Labour’s green recovery plan must reflect the radical vision of party members

Lauren Townsend

After the first wave, the next. Following the Tories’ deadly public health failures, leading to over 60,000 excess deaths, we face the next cruelties of their callous regime: from ruling class algorithms to an evictions crisis and the oncoming job loss tsunami. But there’s another crisis continuing unabated: climate catastrophe. The bad news has trickled in steadily: hottest day on record, hottest decade on record, Greenland ice melting beyond return. And confirmation of what we always knew: the impact of coronavirus on emissions reduction will be negligible.

It was encouraging, then, to see Ed Miliband launch a consultation in May on Labour’s plans for an ambitious green recovery, rightly comparing this to our 1945 moment. According to new figures revealed to Labour for a Green New Deal, just under 2,000 people submitted responses – and an incredible 1,400 of those endorsed our proposals for a socialist Green New Deal in a new post-Covid social settlement. Polling shows that the public are ready for it too: just 6% want the ‘back to normal’ Tory plan.

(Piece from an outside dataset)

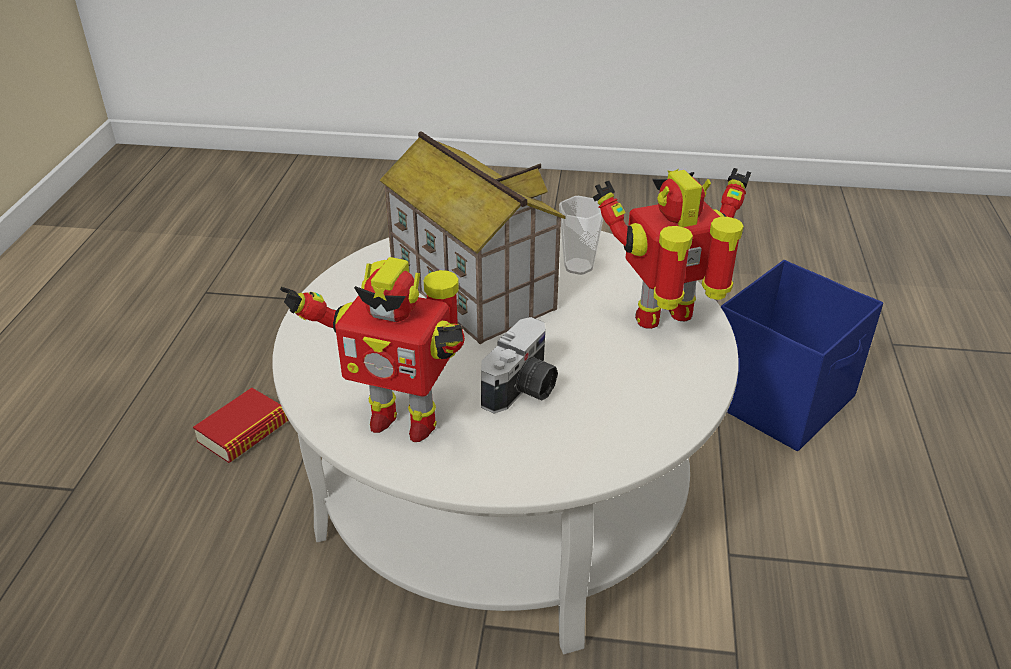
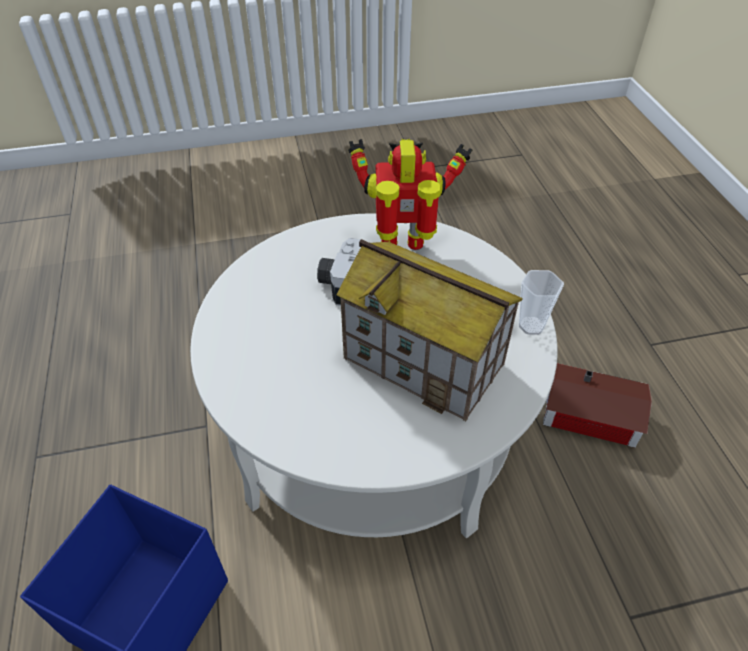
camera: 160 degrees right, 10 degrees up
book [193,388,288,463] -> toy house [543,363,652,448]
cup [559,196,603,275] -> cup moved to [519,270,564,335]
toy robot [593,168,751,329] -> none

Change couldn’t be more urgent. Not a week goes by without thousands more redundancies. Labour is rightly standing with trade unions in demanding an extension to furlough – but we need proposals as well as critique.

That’s why our first demand for Labour’s green recovery plan has been for a million green jobs, as proposed by Labour’s 2019 manifesto and by the IPPR and the TUC. From powering up renewables to home insulation to care work, these plans can tackle unemployment while building a just and resilient economy that meets the needs of all. Building on Labour’s regional manifestos, they provide the key to reviving post-industrial parts of the country devastated by neoliberalism.

These jobs should be in the public sector. From aviation to energy, bosses have made workers pay the price for this pandemic. If we want secure, well-paid, unionised jobs and rapid decarbonisation, we need state intervention and job creation, not more bungs for business.

Take home insulation. Under the Tory proposals, it would take 80 years to retrofit the UK’s housing stock, and homeowners would benefit at the expense of renters. Labour’s 2019 ‘Warm Homes for All’ plan would do it by 2030, cutting household bills by £416, near-eradicating fuel poverty and cutting emissions by 10% in the process. Putting public health first means public ownership.

Alongside its welcome advocacy of nationalised rail, Labour should be demanding that vital services are brought back into public hands – like energy, where workers face terrible treatment, and water, which has enriched shareholders while polluting our rivers.

This is a vision of a society in which the inequality and precarity exposed by this pandemic are addressed through universal services. The coronavirus crisis has shown the vital importance of broadband for connecting people, and the inequalities of our privatised system – so let’s demand Labour’s policy of universal broadband. And now is the time for a transport revolution to prevent a car-driven recovery, and a National Care Service to fix our broken care system.

As Ed Miliband has made clear, we cannot afford to be timid. Standing up for workers must mean confronting the big polluters, from flying to fossil fuels. The coronavirus crisis has sent the aviation industry into freefall – and bosses have cut tens of thousands of jobs, while continuing to pay millions in dividends. It’s vital to stand with the trade union movement in resisting these attacks.

But we can’t rebuild a growing aviation sector. Instead, we need a people’s bailout, putting workers and the planet first. That means fighting for public equity stakes of struggling airlines, to wind down domestic flights, guarantee retraining and green jobs for all those cut loose by the aviation billionaires. Although a Labour spokesperson has said there is a “strong case” for taking public equity stakes in airlines, after we pushed the party on the issue, the Shadow Transport Secretary has not publicly backed the policy and has even welcomed aviation growth.

Shadow ministers have laudably advocated support for a just transition abroad – whether cancelling Global South debt or ending international fossil fuel subsidies. Now it must do the same at home.  Our campaign has provided a vision for Labour to seize this moment and force the government into yet more U-turns. But it’s more than a vision – it’s a mandate.

Last month, Labour’s leadership replaced party conference with a ‘Connected’ event emptied of any provision for democratic policy-making. But while conference might be cancelled, party democracy isn’t. The overwhelming majority of submissions to Labour’s green recovery plan from members – more than two in every three – supported our programme. The most recent LabourList readers’ survey found overwhelming support among members for rapid decarbonisation and a million green jobs. Our voice is loud and clear.

Failure to follow through on this plan, or any backtracking on the 2019 conference motion and manifesto, would be a democratic outrage. Running for leader, Keir Starmer promised to “give members the power to shape policy”, and “fight for a Green New Deal now, not in 2024”. The party has passed up this opportunity in recent months. When Labour’s recovery plan is published, it must be built on the radical vision demanded by members.